__Exercise passage__:
JBL Enterprises, Inc. v. Jhirmack Enterprises

Decision Date09 July 1981
Docket NumberNo. C-78-1227-WWS,C-80-0249-WWS.,C-78-1227-WWS
Citation519 F. Supp. 1084
PartiesJBL ENTERPRISES, INC., et al., Plaintiffs, v. JHIRMACK ENTERPRISES, INC., Defendant. Al BOOTH, et al., Plaintiffs, v. JHIRMACK ENTERPRISES, INC., et al., Defendants.
CourtU.S. District Court — Northern District of California

COPYRIGHT MATERIAL OMITTED

Kithas & Lamont, San Francisco, Cal., for JBL Enterprises, Inc., et al.

Hugh Latimer, Bergson, Borkland, Margolis & Adler, Washington, D. C., for Al Booth, et al.

Lukens, St. Peter & Cooper, Eugene C. Crew, Mark J. LeHocky, Broad, Khourie & Schulz, San Francisco, Cal., for defendants.

MEMORANDUM OF OPINION AND ORDER

SCHWARZER, District Judge.

These cases are before the Court on defendants' motions for summary judgment.

Pursuant to Pretrial Order No. 1, the Court has heretofore held a separate trial on the issues of the relevant market and the market share of defendant Jhirmack Enterprises, Inc. ("Jhirmack"). The Court determined that for the purposes of these actions the relevant market comprises the sale of beauty products, including but not limited to shampoos and conditioners, to beauty salons and other professional outlets, which is the market in which plaintiffs competed. Defendant Jhirmack's share of that market ranged from 2.3% in 1976 to 4.2% in 1978. Its share of total manufacturers' shipments of beauty products for sale at retail was 0.3%. Plaintiffs contended, however, that the relevant market comprises the sale of shampoos and conditioners to consumers for home use. If that market were accepted, the court determined, it would include all retail sales, including drug and discount stores and other over-the-counter ("OTC") outlets, in addition to beauty salons and professional outlets. In that market, Jhirmack's share of shampoo sales was less than one percent and its share of conditioner sales about two percent. JBL Enterprises, Inc. v. Jhirmack Enterprises, Inc., 509 F.Supp. 357, 366-69, 376 (N.D.Cal.1981).

The Court also determined that Jhirmack's requirement that each distributor order a specified quantity of a new product in his next regular order following the product's introduction constituted a tying arrangement but, because of Jhirmack's lack of market power, did not amount to a per se violation. Accordingly, the lawfulness of that arrangement must be tested, just as the customer and territorial restraints complained of here, under the rule of reason. (509 F.Supp. at 376-79)

Following the issuance of the Court's ruling, all defendants moved for summary judgment on all claims. Because the responses of plaintiffs in the JBL action and of plaintiffs in the Booth action raise different issues, the actions will be separately treated.

I. The JBL Action

This action was filed in 1978 by a group of Jhirmack distributors in Utah, Idaho and Indiana. The amended complaint charged that beginning in 1974 Jhirmack (1) coerced plaintiffs into accepting unreasonable territory and customer restrictions precluding plaintiffs from discounting Jhirmack products by diverting them outside of the assigned channels of trade, i. e., distributing them to others than beauty salons and other professional outlets, and (2) fixed prices by eliminating discounting of its products thereby inhibiting its distributors from competing. In addition plaintiffs charged a tying violation: that as a condition of purchasing Jhirmack's products and using its tradenames and trademarks, plaintiffs were required to make one-time purchases of certain undesired products. (509 F.Supp. at 376) These plaintiffs also alleged that Jhirmack made fraudulent representations regarding the setting of quotas for the sale by distributors of Jhirmack's products.

__Work to complete__:
Copy the court opinion above word for word, from "Hugh Latimer, Bergson, Borkland, Margolis" to "Cal., for defendants.".

__Extracted entries__:
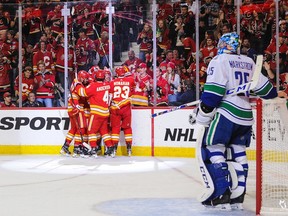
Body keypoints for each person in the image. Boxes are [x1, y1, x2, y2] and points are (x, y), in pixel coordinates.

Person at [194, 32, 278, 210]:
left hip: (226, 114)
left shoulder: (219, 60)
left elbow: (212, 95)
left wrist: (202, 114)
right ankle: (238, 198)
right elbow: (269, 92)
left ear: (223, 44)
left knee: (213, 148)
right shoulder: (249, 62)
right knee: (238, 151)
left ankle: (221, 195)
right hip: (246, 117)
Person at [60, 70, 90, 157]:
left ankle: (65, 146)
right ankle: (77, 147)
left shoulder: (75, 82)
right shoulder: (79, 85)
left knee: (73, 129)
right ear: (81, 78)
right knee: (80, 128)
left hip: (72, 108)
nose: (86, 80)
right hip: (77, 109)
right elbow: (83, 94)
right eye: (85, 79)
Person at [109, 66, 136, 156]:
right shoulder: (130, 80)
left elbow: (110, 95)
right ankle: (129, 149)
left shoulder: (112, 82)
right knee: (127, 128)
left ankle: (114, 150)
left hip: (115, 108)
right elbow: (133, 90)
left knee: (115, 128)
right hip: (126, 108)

...

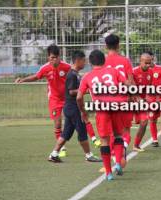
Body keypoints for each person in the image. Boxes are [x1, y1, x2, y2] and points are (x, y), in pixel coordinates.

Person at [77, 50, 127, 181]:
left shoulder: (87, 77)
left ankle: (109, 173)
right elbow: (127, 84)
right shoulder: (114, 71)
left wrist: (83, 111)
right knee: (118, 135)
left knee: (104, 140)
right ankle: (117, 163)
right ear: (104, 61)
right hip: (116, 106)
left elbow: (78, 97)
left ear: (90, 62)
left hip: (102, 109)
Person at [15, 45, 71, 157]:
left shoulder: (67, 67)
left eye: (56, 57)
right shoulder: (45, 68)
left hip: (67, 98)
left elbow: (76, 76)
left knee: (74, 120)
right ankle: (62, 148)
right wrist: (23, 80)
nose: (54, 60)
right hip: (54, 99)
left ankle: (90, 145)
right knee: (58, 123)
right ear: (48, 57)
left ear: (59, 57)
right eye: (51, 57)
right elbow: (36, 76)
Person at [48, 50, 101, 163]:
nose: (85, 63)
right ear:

__Exercise answer__:
Hugh Latimer, Bergson, Borkland, Margolis & Adler, Washington, D. C., for Al Booth, et al.

Lukens, St. Peter & Cooper, Eugene C. Crew, Mark J. LeHocky, Broad, Khourie & Schulz, San Francisco, Cal., for defendants.